The day has been just long enough, the night just dark enough. Alex, our graduate and guest of honor, is a particular type of quiet tonight. He's not much of a talker around let's call us adults, but in this instance he's present, checking his phone only intermittently for something better to do, rather than checking out completely via some game or SnapChat or whatever technology occupies the mindspace of a young adult these days.

I don't feel old, and yesterday at his high school graduation (which was also my high school, many years ago), I could certainly see that I am no longer his age, that those faces are fresh and their world still new, but I can also still remember walking into a tent (maybe that exact tent?) on the same well-kept playing field near what was then simply called the middle school and is now West Campus. I remember from that day a feeling of momentousness, and a thrill but also a hollowness when it was over, of something emptied and not yet filled. How am I almost 41? What path did I take to get here? Would I be here on this day no matter the route I took?
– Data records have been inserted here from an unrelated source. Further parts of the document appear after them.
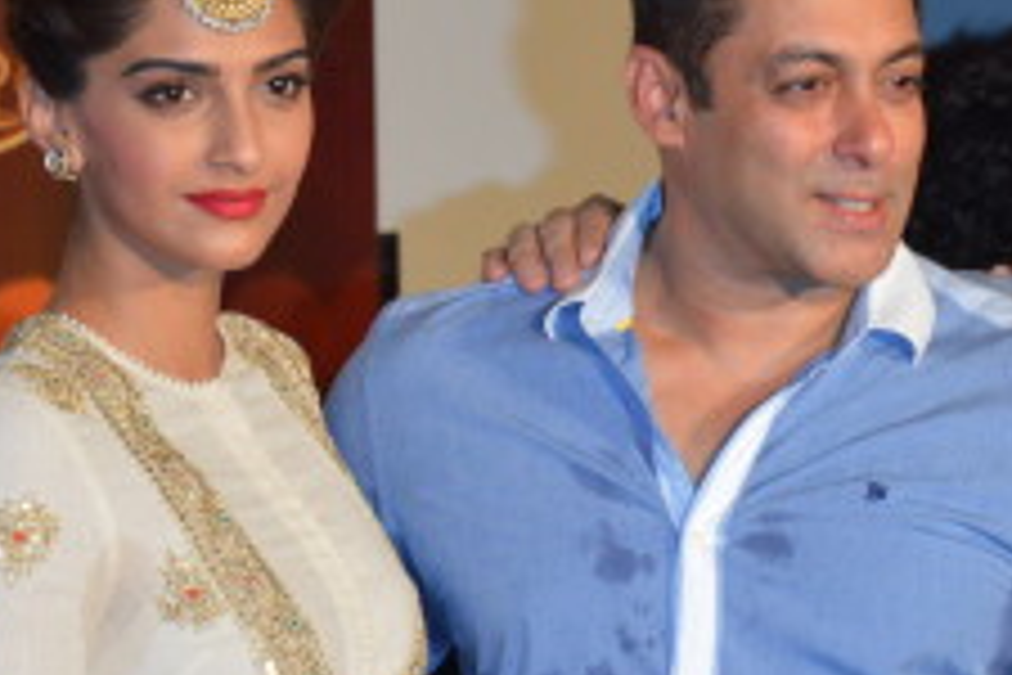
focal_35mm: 420
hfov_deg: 4.9
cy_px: 232
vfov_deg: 3.3
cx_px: 787
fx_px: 11815
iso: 1100
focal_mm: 105
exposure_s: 1/60
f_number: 5.6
Are regrets just ghosts we refuse to allow to rest? ("Haunt me," we tell them. "Who would I be without you?")

Nuria insists that we all do a shot of tequila. "Arriba, abajo, al centro, pa' dentro," she intones.

A strange disorientation persists, as though some part of me has fallen back 23 years and is demanding a reckoning. "You had your whole life in front of you," he--I--says to that long ago me, and is it I or he who responds, "Perhaps I had something to learn."